It made him wonder why people struggle to have civil discourse, Yao said, especially in the political realm. He said he worries it will have an impact on society’s ability to compromise and get things done.

Yao said he wanted to see people from opposite sides of the spectrum sit down and have conversations with each other. The first content created for Verbum were live, moderated debates. Later on, the quality of videos on the channel improved.

He said new series such as one where groups of people in different subsets of the same group debated issues and another where people share their hot takes, or controversial opinions.

“The goal is to spark meaningful conversations and show people different perspectives,” he said.

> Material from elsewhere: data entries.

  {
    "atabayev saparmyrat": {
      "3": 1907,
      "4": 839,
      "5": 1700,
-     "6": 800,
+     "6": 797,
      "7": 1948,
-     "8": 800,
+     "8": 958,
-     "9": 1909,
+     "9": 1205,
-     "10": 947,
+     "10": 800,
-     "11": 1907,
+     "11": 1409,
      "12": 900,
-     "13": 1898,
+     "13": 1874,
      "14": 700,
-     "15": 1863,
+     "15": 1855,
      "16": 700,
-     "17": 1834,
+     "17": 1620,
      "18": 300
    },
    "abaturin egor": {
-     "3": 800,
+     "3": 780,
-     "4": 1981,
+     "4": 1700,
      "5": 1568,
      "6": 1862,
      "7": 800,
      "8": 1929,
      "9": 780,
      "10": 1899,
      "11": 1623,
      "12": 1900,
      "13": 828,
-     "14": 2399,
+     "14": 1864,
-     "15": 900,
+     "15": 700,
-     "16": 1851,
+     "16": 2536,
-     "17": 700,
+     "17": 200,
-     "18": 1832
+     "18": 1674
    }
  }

In November of 2020, Yao was contacted by The Institute for Youth in Policy, a national “youth-led and youth-founded” non-profit, which seeks to engage young people in politics in a non-partisan way. He said the group wanted to partner up with his channel, and he accepted.

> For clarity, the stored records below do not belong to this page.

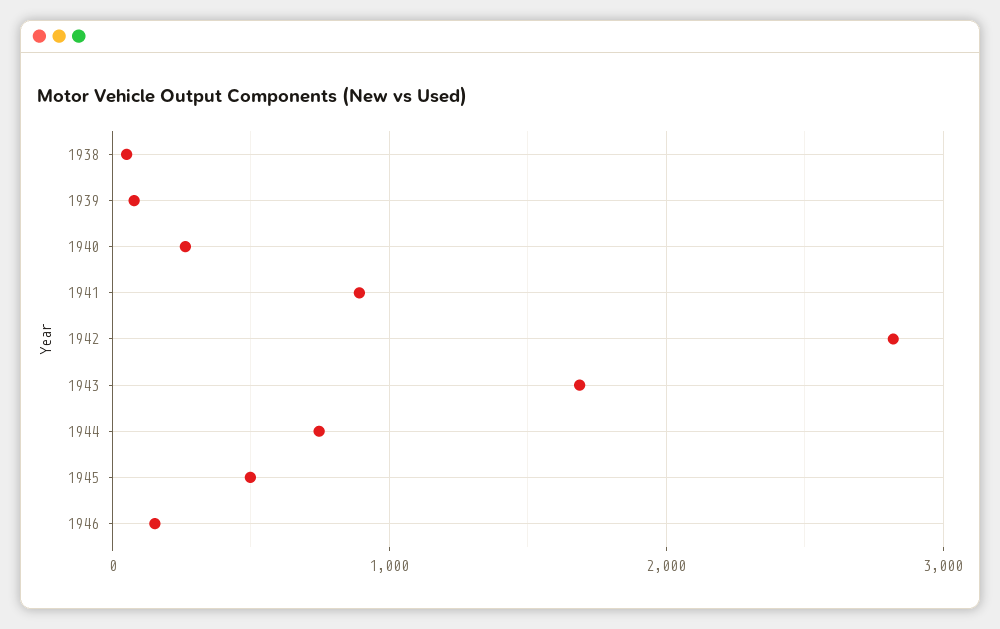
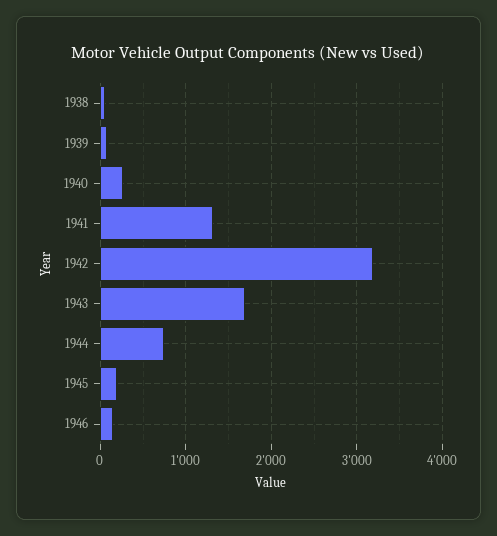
  {
    "1938": 100,
    "1939": 100,
    "1940": 300,
-   "1941": 900,
+   "1941": 1300,
-   "1942": 2800,
+   "1942": 3200,
    "1943": 1700,
    "1944": 700,
-   "1945": 500,
+   "1945": 200,
    "1946": 200
  }

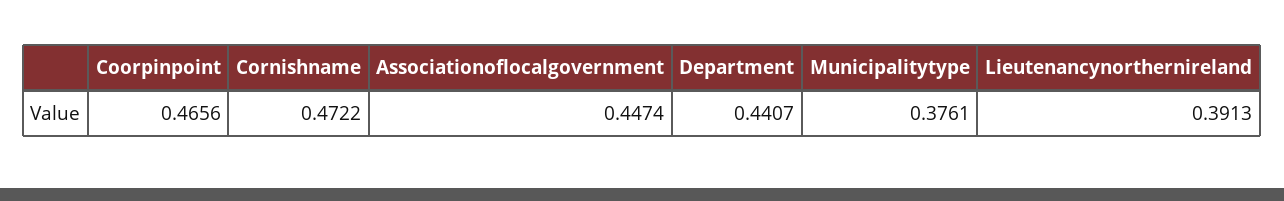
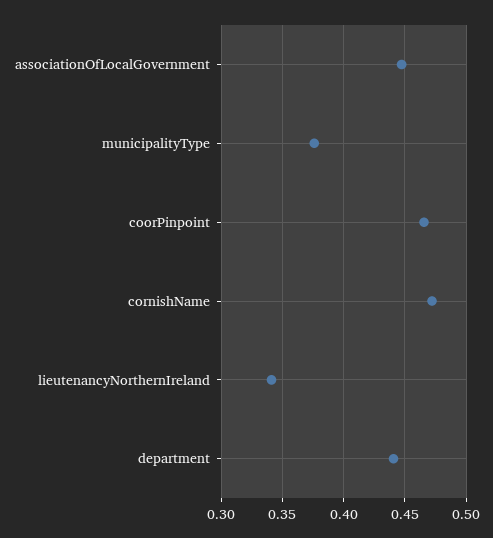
  {
    "Coorpinpoint": 0.4656,
    "Cornishname": 0.4722,
    "Associationoflocalgovernment": 0.4474,
    "Department": 0.4407,
    "Municipalitytype": 0.3761,
-   "Lieutenancynorthernireland": 0.3913
+   "Lieutenancynorthernireland": 0.34
  }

“They help the channel, give us exposure and they give us resources as well,” he said, later noting the channel has raised thousands of dollars for national and international causes. “We do align in the fact that we are trying to utilize discourse and to find ways for youth to interact with policy.”

As he looks toward the future, Yao said he still wants to be involved with the channel, but would not post videos at the same rate of about once a month from all of different series. He said he might pass “The Pulse” down to someone still in high school, with them doing the same when they leave.

“Making a meaningful impact at my school is the least I could do,” he said.